Anti-abortion demonstrators take part in the 'March for Life' in Washington in this Jan. 23, 2012 file photo.Reuters

American states that have stringent abortion restrictions have fewer abortion cases than those in states that have less of those restrictions, according to a new study by Guttmacher Institute, an organisation founded by the much maligned Planned Parenthood.

The recently published study was based on data gathered in 2010 from the Pew Research Center's 2007 Religious Landscape Survey, according to LifeSiteNews.

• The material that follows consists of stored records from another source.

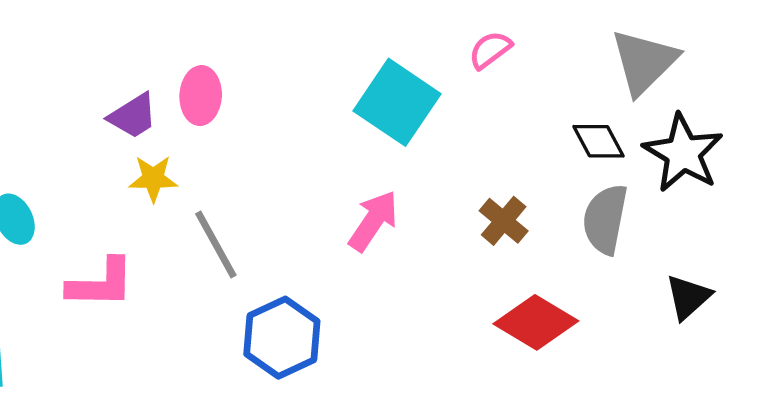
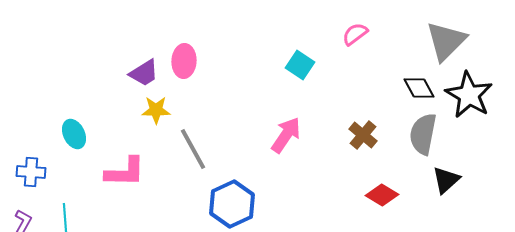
cyan square: (397, 102) -> (300, 65), size x0.6
black triangle: (688, 297) -> (446, 180), moved
red diamond: (536, 322) -> (382, 195), size x0.7

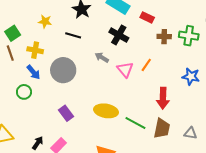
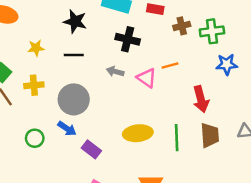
green cross: (189, 36) -> (212, 31), moved
orange line: (146, 65) -> (170, 66), turned 56
blue arrow: (33, 72) -> (67, 129), moved
green line: (135, 123) -> (177, 138), turned 75

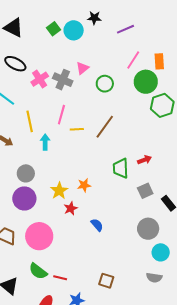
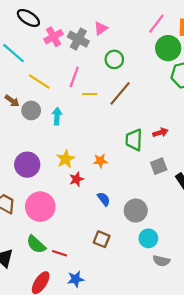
green circle: (105, 84) -> (114, 59), moved
yellow line: (30, 121) -> (39, 82), turned -50
cyan arrow: (45, 142) -> (57, 116), moved
gray circle: (26, 173) -> (31, 110), moved
orange star: (84, 185) -> (100, 161), moved
gray circle: (148, 229) -> (136, 211), moved
cyan circle: (161, 252) -> (148, 238), moved
brown square: (106, 281) -> (102, 239), moved

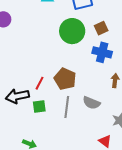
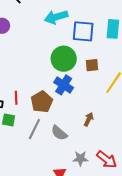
blue cross: (102, 52) -> (64, 85), moved
red line: (39, 83) -> (16, 98), turned -48

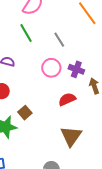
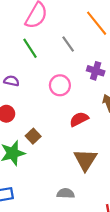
gray line: (59, 40) -> (68, 44), moved
purple cross: (76, 69) -> (96, 71), moved

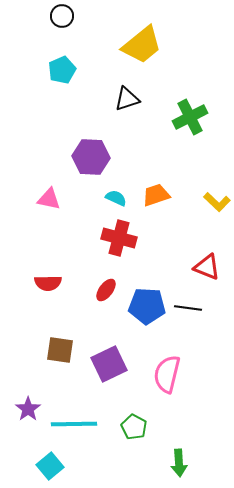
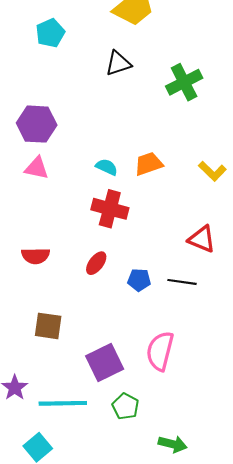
purple hexagon: (91, 157) -> (37, 124), moved
blue pentagon: (147, 306) -> (139, 280), size x0.6
purple square: (109, 364) -> (105, 363), moved
green arrow: (179, 463) -> (173, 444), turned -72

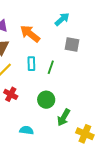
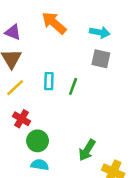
cyan arrow: (62, 19) -> (100, 32), moved, turned 49
orange arrow: (30, 34) -> (54, 23), moved
green circle: (46, 100) -> (38, 141), moved

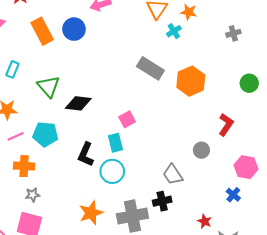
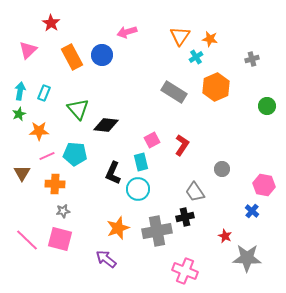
orange hexagon: (191, 81) -> (216, 87), moved
red L-shape: (226, 125) -> (182, 145), moved

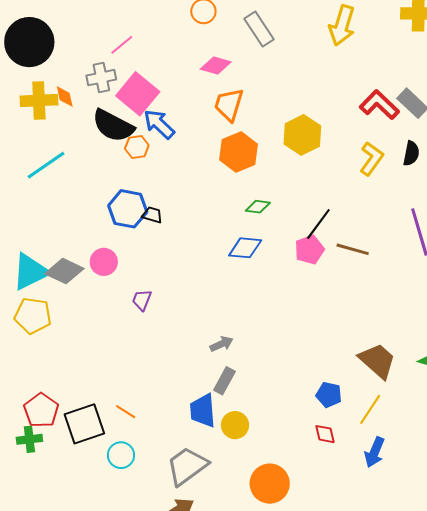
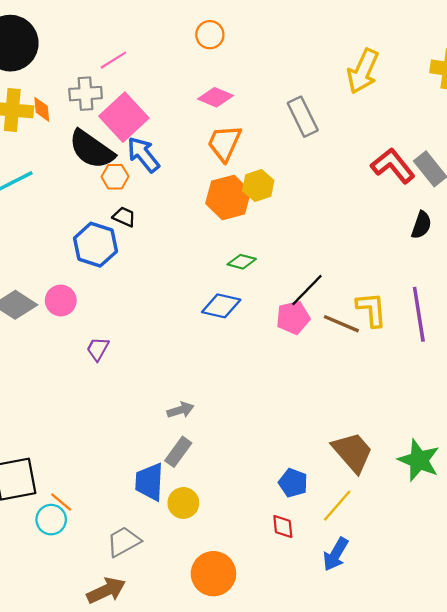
gray rectangle: (259, 29) -> (303, 117), moved
yellow hexagon: (302, 135) -> (258, 186), moved, size x0.7
yellow L-shape: (371, 159) -> (372, 309), moved, turned -48
black trapezoid: (152, 215) -> (124, 217), moved
orange line: (126, 412) -> (61, 502), moved
gray trapezoid: (187, 466) -> (124, 542), size x0.7

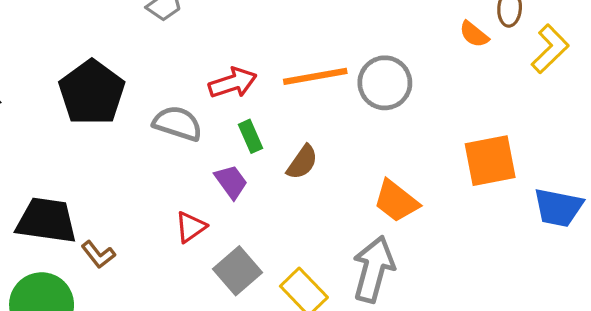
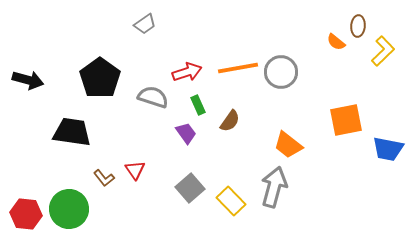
black trapezoid: (46, 221) -> (72, 132), moved
red triangle: (191, 227) -> (135, 170), moved, turned -30

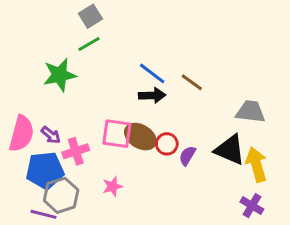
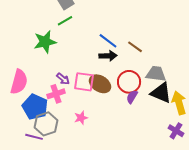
gray trapezoid: (250, 112) -> (156, 74), moved
purple arrow: (51, 135) -> (63, 79), moved
red circle: (167, 144) -> (129, 82), moved, size x1.5
blue pentagon: (45, 170) -> (35, 107), turned 30

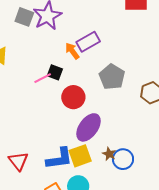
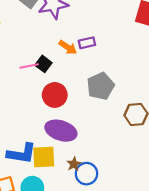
purple rectangle: (88, 42) -> (87, 43), size x0.7
orange arrow: (72, 51) -> (68, 47), turned 144
purple ellipse: (88, 127) -> (61, 131), turned 56

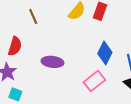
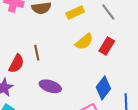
brown line: (33, 16) -> (37, 53), moved

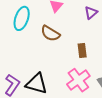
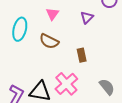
pink cross: (78, 80) -> (66, 84), moved

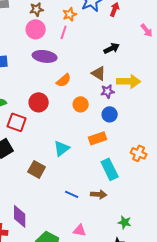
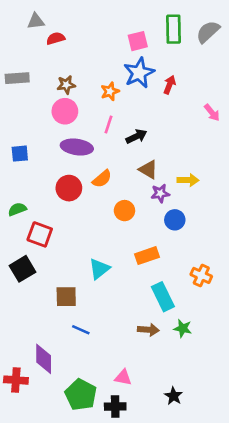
pink line: (64, 32) -> (109, 124), moved
black arrow: (112, 48) -> (136, 136), moved
yellow arrow: (129, 81) -> (188, 180), size x0.7
red circle: (39, 102) -> (69, 188), moved
blue circle: (110, 114) -> (175, 220), moved
brown square: (37, 169) -> (66, 297), turned -30
blue line: (72, 194) -> (81, 330), moved
green star: (125, 222) -> (183, 328), moved

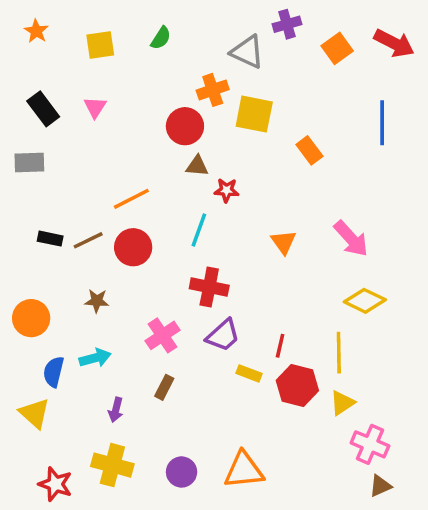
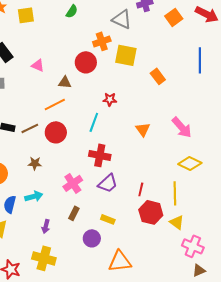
yellow square: (100, 45) -> (26, 15), moved
pink triangle: (95, 107) -> (38, 65), moved, turned -40
brown triangle: (197, 166) -> (65, 82), moved
yellow rectangle: (249, 373) -> (108, 219), moved
yellow triangle: (342, 403) -> (177, 222), turned -49
purple circle: (182, 472) -> (92, 238), moved

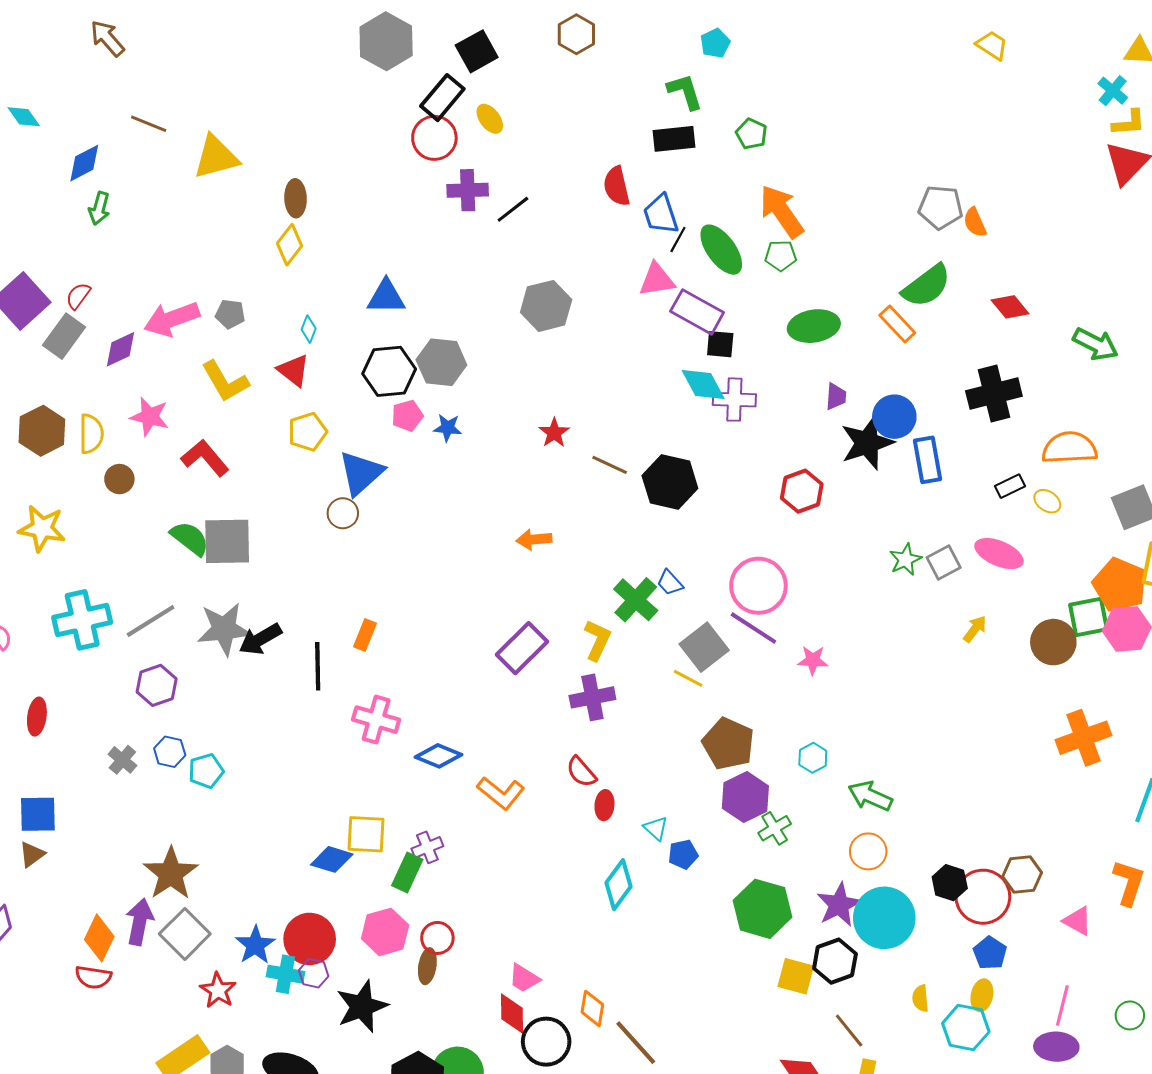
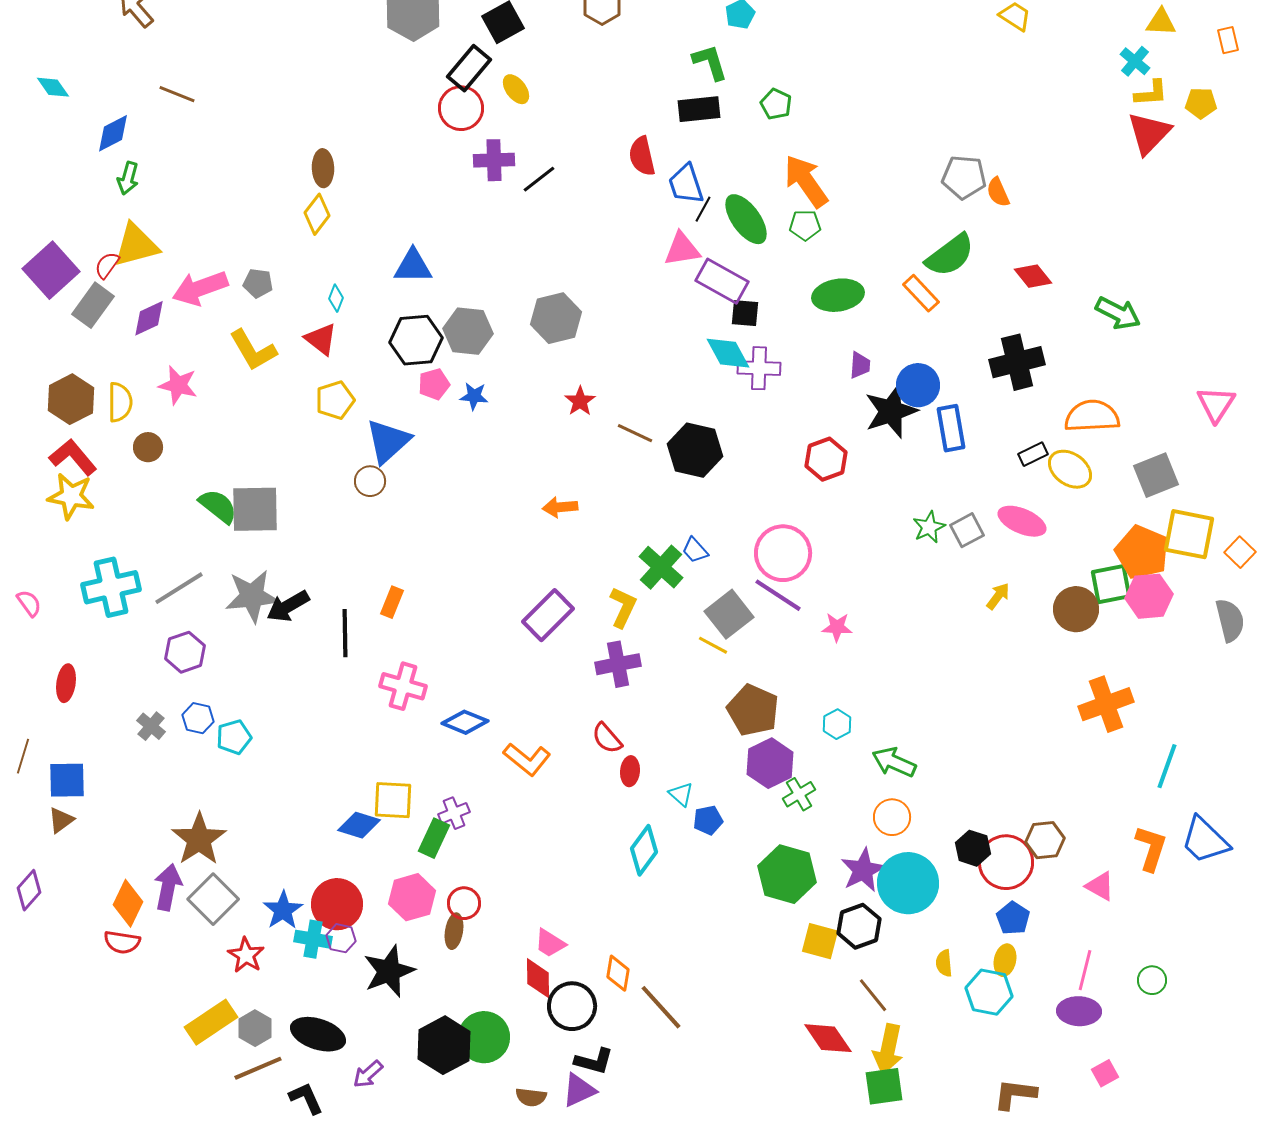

Based on the study, the most pro-life states are Mississippi, Utah, Kentucky, West Virginia, Arkansas, North Dakota, Louisiana, South Dakota, Tennessee and Alabama,.

The most pro-abortion states include Maine, Massachusetts, Vermont, Connecticut, New Hampshire, New York, Maryland, California, Rhode Island, and New Jersey.

The institute's study is about unintended pregnancies in the US and compared the data on these to abortion rates.

It showed that the percentage of unintended pregnancies is the same in both groups of states.

Among the pro-life states, 51 percent of pregnancies were unintended, while those in the pro-abortion states were at 50 percent.

"Although a majority of abortions result from unintended conceptions, some women do obtain abortions following a conception that was intended," the study said.

In New York, 54 percent of unintended pregnancies were aborted while in South Dakota, the figure was 11 percent. Utah, the second most pro-life state, had the fewest unintended pregnancies.

"The abortion ratio—that is, the number of abortions per 100 unintended pregnancies ending in a birth or an abortion—ranged from 13 percent in South Dakota to 61 percent in New York. Fifteen states had an abortion ratio of at least 40 percent; the median abortion ratio was 32 percent," the study noted.

According to the Washington Post, the institute's numbers are expected as "more abortion-rights opponents tend to mean fewer abortions."

"Women in many of the more anti-abortion states often have less access to abortion (i.e. fewer clinics nearby) and might have to clear more regulatory hurdles, such as having an ultrasound before the procedure," the newspaper said.

It added, "In fact, some of the states that oppose abortion the most also have some of the highest rates of unintended pregnancies—particularly in the South. And on average, the states that favour abortion rights the most have slightly lower levels of unintended pregnancies."